The disaster galvanised scientists and environmentalists into action. Aside from the clean-up, research studies were refocused to include possible effects of the Rena. New research began, focusing on effects of pollution from the Rena on marine life.

It was the hot topic of discussion in environmental circles. In schools, teachers and students discussed it in current events, and it often led to more in-depth studies on the environment.

We realised this story should be on the Science Learning Hub. It was a great opportunity for students to learn about environmental disasters, the consequences and responses needed. I visited Chris Battershill from the University of Waikato who was heading up the science research in response to the Rena grounding. He told me about research that was already under way concerning the marine environment in the Bay of Plenty (and how this would be helpful concerning the Rena incident) and research that had just begun. From there, I met a number of people involved either with research or the clean-up.

New Zealand research

Marine research was already happening in the Bay of Plenty. This research continued, but the focus changed slightly to reflect or incorporate the Rena incident. New research specifically relating to the Rena began, but much of this research was to be long term. When I spoke to those involved, they had only just started developing their ideas. Consequently, the research I presented on the Hub was mostly research that had begun before the disaster took place.
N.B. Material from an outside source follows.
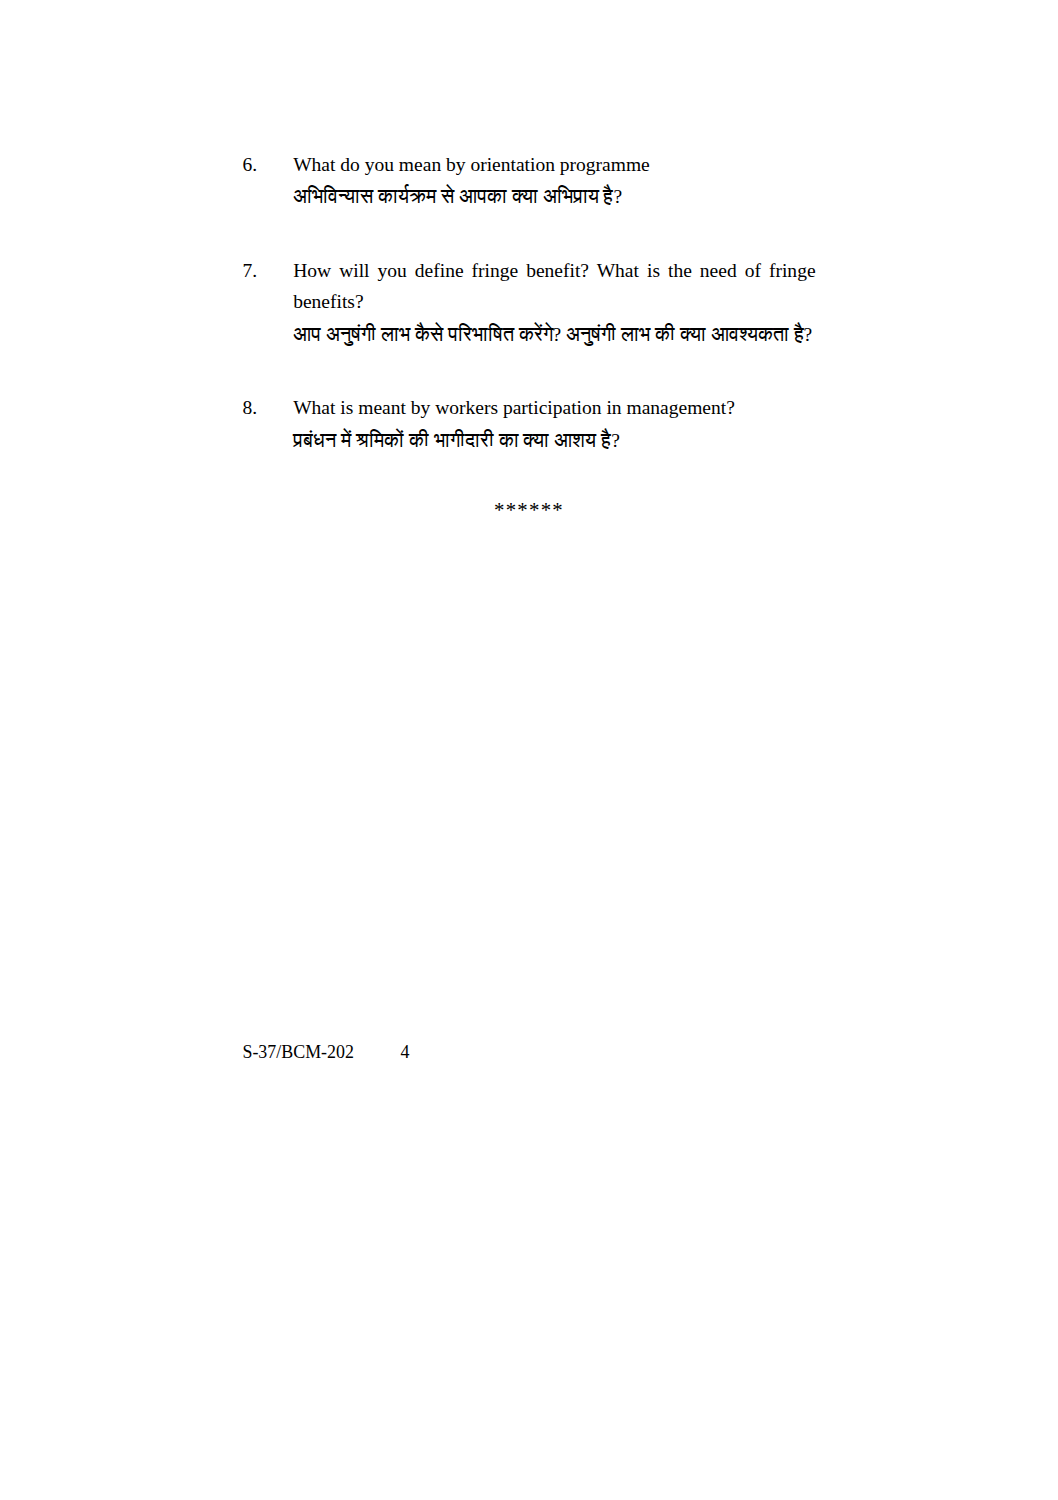6. What do you mean by orientation programme अभिविन्यास कार्यक्रम से आपका क्या अभिप्राय है?
7. How will you define fringe benefit? What is the need of fringe benefits? आप अनुषंगी लाभ कैसे परिभाषित करेंगे? अनुषंगी लाभ की क्या आवश्यकता है?
8. What is meant by workers participation in management? प्रबंधन में श्रमिकों की भागीदारी का क्या आशय है?
******
S-37/BCM-202 4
Science ideas and concepts

The science ideas and concepts underpinning this story involve the marine environment. The articles include ideas about habitats found in the Bay of Plenty (estuaries, beaches, rocky shores and offshore islands, which have warm currents and attract tropical marine life). There is an article on marine biodiversity and why it’s important and another on adaptation of species to habitats. Human impacts on various habitats and how they change marine environments are addressed, along with an article that discusses stress on ecosystems and their resilience to that stress.

Additional articles

Other articles include bird recovery, pollution from Rena, the oil clean-up, and iwi and kaimoana. The article about bird recovery was written after talking to Emma Sommerville, who played a prominent role in helping to save oiled birds. The pollution article talks about the pollution that came from the ship. The article about cleaning up the oil discusses the use of dispersants and briefly touches on other methods of clean-up. The article Iwi and kaimoana explains how local iwi were affected by this disaster and why they became an important part of the clean-up.

Activities

Student actitivites include a card activity on marine habitats. It addresses why and how animals and plants are best suited to different habitats. Firstly, characteristics of habitats are matched to particular habitats. Then the animals and plants are matched to their appropriate habitat. URLs are given for rocky shore and estuary studies.
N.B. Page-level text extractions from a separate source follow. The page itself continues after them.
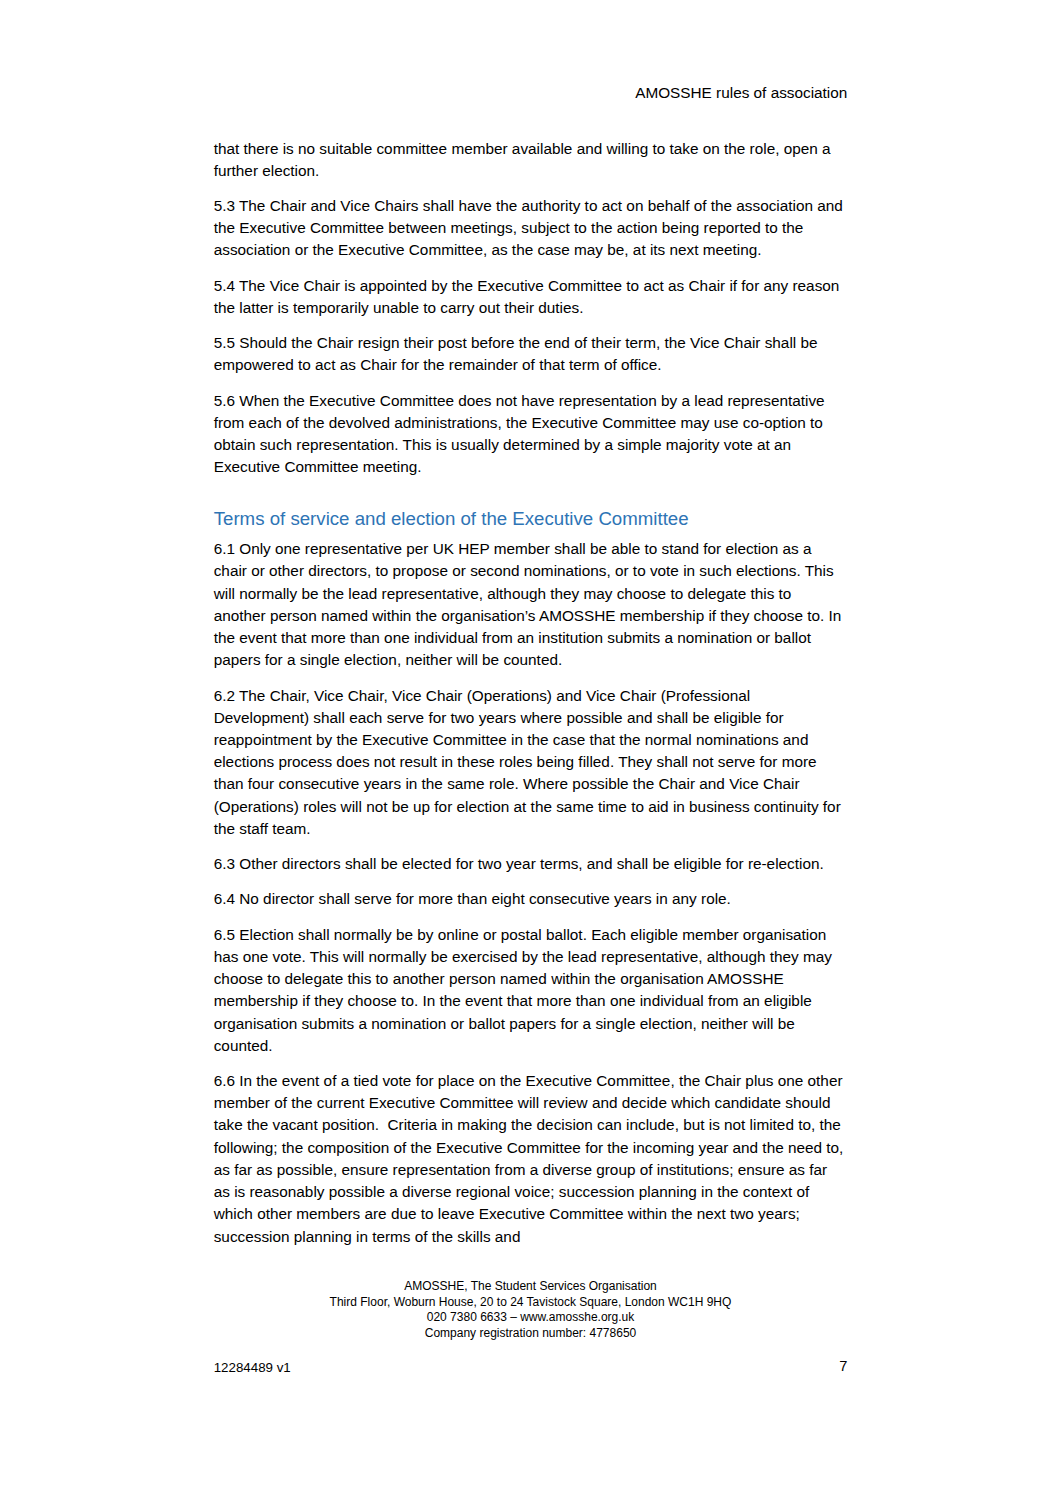AMOSSHE rules of association
that there is no suitable committee member available and willing to take on the role, open a further election.
5.3 The Chair and Vice Chairs shall have the authority to act on behalf of the association and the Executive Committee between meetings, subject to the action being reported to the association or the Executive Committee, as the case may be, at its next meeting.
5.4 The Vice Chair is appointed by the Executive Committee to act as Chair if for any reason the latter is temporarily unable to carry out their duties.
5.5 Should the Chair resign their post before the end of their term, the Vice Chair shall be empowered to act as Chair for the remainder of that term of office.
5.6 When the Executive Committee does not have representation by a lead representative from each of the devolved administrations, the Executive Committee may use co-option to obtain such representation. This is usually determined by a simple majority vote at an Executive Committee meeting.
Terms of service and election of the Executive Committee
6.1 Only one representative per UK HEP member shall be able to stand for election as a chair or other directors, to propose or second nominations, or to vote in such elections. This will normally be the lead representative, although they may choose to delegate this to another person named within the organisation’s AMOSSHE membership if they choose to. In the event that more than one individual from an institution submits a nomination or ballot papers for a single election, neither will be counted.
6.2 The Chair, Vice Chair, Vice Chair (Operations) and Vice Chair (Professional Development) shall each serve for two years where possible and shall be eligible for reappointment by the Executive Committee in the case that the normal nominations and elections process does not result in these roles being filled. They shall not serve for more than four consecutive years in the same role. Where possible the Chair and Vice Chair (Operations) roles will not be up for election at the same time to aid in business continuity for the staff team.
6.3 Other directors shall be elected for two year terms, and shall be eligible for re-election.
6.4 No director shall serve for more than eight consecutive years in any role.
6.5 Election shall normally be by online or postal ballot. Each eligible member organisation has one vote. This will normally be exercised by the lead representative, although they may choose to delegate this to another person named within the organisation AMOSSHE membership if they choose to. In the event that more than one individual from an eligible organisation submits a nomination or ballot papers for a single election, neither will be counted.
6.6 In the event of a tied vote for place on the Executive Committee, the Chair plus one other member of the current Executive Committee will review and decide which candidate should take the vacant position. Criteria in making the decision can include, but is not limited to, the following; the composition of the Executive Committee for the incoming year and the need to, as far as possible, ensure representation from a diverse group of institutions; ensure as far as is reasonably possible a diverse regional voice; succession planning in the context of which other members are due to leave Executive Committee within the next two years; succession planning in terms of the skills and
AMOSSHE, The Student Services Organisation Third Floor, Woburn House, 20 to 24 Tavistock Square, London WC1H 9HQ 020 7380 6633 – www.amosshe.org.uk Company registration number: 4778650
12284489 v1 7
Another activity introduces students to biodiversity. Students make models of a marine ecosystem and then explore ways humans might impact on that ecosystem.

Responding to Rena incorporates a video that shows the response to the Rena from the University of Waikato and the Bay of Plenty Polytechnic. Students consider, through role-play, what is involved when responding to an environmental disaster.

Students also experiment with sorbents (materials that absorb oil) as they explore how to clean up oil.